15 days in hand for review plea
Jamaat-e-Islami leader Muhammad Kamaruzzaman has 15 days to file a review petition with the Supreme Court to know the final say on its verdict that has upheld his death penalty for war crimes.
The countdown started yesterday, said Attorney General Mahbubey Alam.
The development comes after the SC yesterday released the full verdict on Kamaruzzaman's appeal against his capital punishment handed by a war crimes tribunal about two years ago.
A copy of the full verdict reached the International Crimes Tribunal-2, which sentenced him to death in May 2013, last night. The tribunal may issue an "execution of death warrant" today or tomorrow, a tribunal source said.
Through the review petition, he can pray to the Appellate Division of the apex court for an examination whether there has been any error in the judgment on his appeal.
In case his petition is rejected, Kamaruzzaman, a key organiser of the infamous Al-Badr Bahini responsible for abducting, torturing and killing freedom fighters, intellectuals and pro-liberation people in 1971, may file for presidential mercy.
The death sentence cannot be executed while the review or the clemency petition is pending, according to an earlier order of the country's top court on Abdul Quader Mollah's review petition.
In that order, the SC had also said review petitions should be disposed of on a priority basis.
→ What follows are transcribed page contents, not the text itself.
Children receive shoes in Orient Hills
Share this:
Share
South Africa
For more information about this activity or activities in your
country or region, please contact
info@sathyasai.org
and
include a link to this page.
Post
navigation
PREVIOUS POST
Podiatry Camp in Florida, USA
The war crimes accused are tried under the International Crimes Tribunal Act-1973. Since this law has no provision for filing review petitions, the SC has exercised its inherent power to reach the decision in Quader Mollah's petition to allow both the defence and the prosecution to file for reviews.
Jamaat leader Quader Mollah was executed on December 12, 2012, for war crimes committed during the 1971 Liberation War.
Shishir Manir, a lawyer for Kamaruzzaman, yesterday said his client would file a review petition in 15 days upon receiving a certified copy of the judgment.
"The decision of seeking presidential mercy will be made if the review petition is rejected by the Appellate Division," he told The Daily Star.
Asked about the next course of action, the attorney general said now there was no legal bar on the government to fix a date for executing Kamaruzzaman and to start the process to this end.
"But the process will remain suspended if he files a review petition," he told this paper.
According to him, the Appellate Division might take maximum one week for hearing and disposing of the petition.
And if the president rejects Kamaruzzaman's mercy petition, he will walk the gallows within a day or two after the rejection, he said, adding that the entire legal procedure might be completed in three to four weeks from now.
Under the jail code, a death row convict is executed not before seven days and not after 21 days of the dismissal of the review petition.
But according to the apex court's order on Quader Mollah's petition, this provision is not applicable to war crimes convicts.
On May 9, 2013, the tribunal-2 found Kamaruzzaman guilty of five out of the seven charges brought against him and sentenced him to death on two charges, life term on two and 10 years' jail on another. He was acquitted of two counts of war crimes.
He challenged this verdict with the SC, which on November 3 last year upheld the death penalty for the mass killing at Sohagpur in Sherpur on July 25, 1971.
The four-member SC bench headed by Justice Surendra Kumar Sinha upheld his conviction on this charge unanimously, and his death penalty by a majority decision.
Justice Abdul Wahab Miah, however, sentenced Kamaruzzaman to life term imprisonment.
COURT OBSERVATIONS
In the 577-page verdict, the apex court said Kamaruzzaman and his force killed people of Sohagpur village in Sherpur one by one and this killing spree continued for six hours.
"The killing spree was such as if they were hunting birds and animals," said Justice Surendra Kumar Sinha, now the chief justice.
"We cannot imagine how the accused being a Bangalee citizen could involve in such gruesome inhuman acts and from such conduct, he does not deserve any compassionate consideration on the question of sentence," said Justice Sinha.
"We cannot think of giving him any lesser sentence at least in respect of this charge which will defeat the ends of justice," he asserted.
Justice Hasan Foez Siddique and Justice AHM Shamsuddin Choudhury Manik have fully concurred with the findings, analyses of evidence, interpretation of laws and sentences handed down by Justice Sinha.
"Every bit of the opinion of Mr Justice Sinha is based on law and evidence. There can, therefore, be no question of any disagreement therewith. I fully endorse the opinion expressed therewith," said Justice Foez Siddique.
"It is the duty of the court to impose a proper punishment depending upon the degree of criminality," he added.
Justice Manik said, "We must not be over compassionate when sentencing a felon of the appellant's type, but must think of the trail of horror his acts left behind for successive generations…. I remain indubitably convinced that the interest of justice can only be met if this appellant is shown the gallows."